IonQ lures Amazon, Google execs, names Singh to board
As quantum technology companies continue to search for talent at all levels amid a labor shortage, IonQ just added two big names to its roster.
The College Park, Maryland-based company Wednesday announced the hiring of Ariel Braunstein, who previously led Google’s augmented reality and virtual reality product management, as IonQ’s new Senior Vice President of Product Management. The company also announced Dean Kassmann, formerly the vice president of R&D at Amazon’s Blue Origin, as IonQ’s new Vice President of Research and Development.
The hirings look to have taken effect last month, according to the LinkedIn profiles of Braunstein and Kassmann. Both appointments should serve as a reflection of IonQ’s rising position among quantum computing firms, and of quantum as an increasingly commercially-viable industry.
In addition to these hirings, IonQ also added another very big name to its board of directors: Arm EVP and CFO Inder M. Singh. Singh also has served in senior finance jobs at firms such Unisys, Comcast, Cisco and AT&T/Lucent Technologies.
Update, 5:19 p.m. ET, Dec. 15: IonQ confirmed to IQT News that Braunstein and Kassmann were hired directly away from their former employers, as the timing of the hirings and LinkedIn profile timelines seemed to suggest. That speaks even louder to the attractiveness of the quantum start-ups may hold for seasoned tech executives–even at corporate giants that have their own quantum efforts well underway.

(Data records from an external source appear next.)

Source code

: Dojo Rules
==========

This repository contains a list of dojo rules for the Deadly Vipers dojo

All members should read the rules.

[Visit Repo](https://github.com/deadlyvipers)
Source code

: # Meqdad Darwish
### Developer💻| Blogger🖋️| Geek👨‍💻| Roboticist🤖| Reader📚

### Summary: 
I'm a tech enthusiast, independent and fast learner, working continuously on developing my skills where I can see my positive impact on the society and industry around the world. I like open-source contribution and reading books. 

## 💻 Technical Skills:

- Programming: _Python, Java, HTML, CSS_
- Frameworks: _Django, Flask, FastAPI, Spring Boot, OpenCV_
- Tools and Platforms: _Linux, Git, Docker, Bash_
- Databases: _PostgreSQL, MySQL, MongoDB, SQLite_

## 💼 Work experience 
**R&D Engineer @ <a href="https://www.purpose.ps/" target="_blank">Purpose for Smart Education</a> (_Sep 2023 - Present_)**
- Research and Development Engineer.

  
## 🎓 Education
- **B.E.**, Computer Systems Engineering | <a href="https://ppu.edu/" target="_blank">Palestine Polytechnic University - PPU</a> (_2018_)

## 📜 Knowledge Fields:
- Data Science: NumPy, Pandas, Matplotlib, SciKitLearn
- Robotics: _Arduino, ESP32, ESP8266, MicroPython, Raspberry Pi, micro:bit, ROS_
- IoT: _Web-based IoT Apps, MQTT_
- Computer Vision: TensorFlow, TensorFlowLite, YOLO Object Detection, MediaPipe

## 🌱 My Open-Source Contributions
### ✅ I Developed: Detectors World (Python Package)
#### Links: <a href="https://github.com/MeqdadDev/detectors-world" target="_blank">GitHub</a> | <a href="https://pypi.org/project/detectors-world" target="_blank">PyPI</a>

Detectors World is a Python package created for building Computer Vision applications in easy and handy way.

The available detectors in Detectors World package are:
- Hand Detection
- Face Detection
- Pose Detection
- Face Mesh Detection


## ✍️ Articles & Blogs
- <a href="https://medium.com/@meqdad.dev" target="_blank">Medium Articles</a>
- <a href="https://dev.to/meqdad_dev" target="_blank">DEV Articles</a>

As Peter Chapman, President and CEO, IonQ, told IQT News via email, “IonQ’s achievements so far are the culmination of several decades worth of experience and expertise from individuals not afraid to take on the challenges of today with the solutions of tomorrow. Today’s hires will play an integral part in IonQ’s mission of developing the world’s best quantum computers, and attracting talent from the likes of Amazon and Google is testament to the caliber of work we’re doing in College Park – even as Amazon, Google and Microsoft explore quantum computing applications themselves.”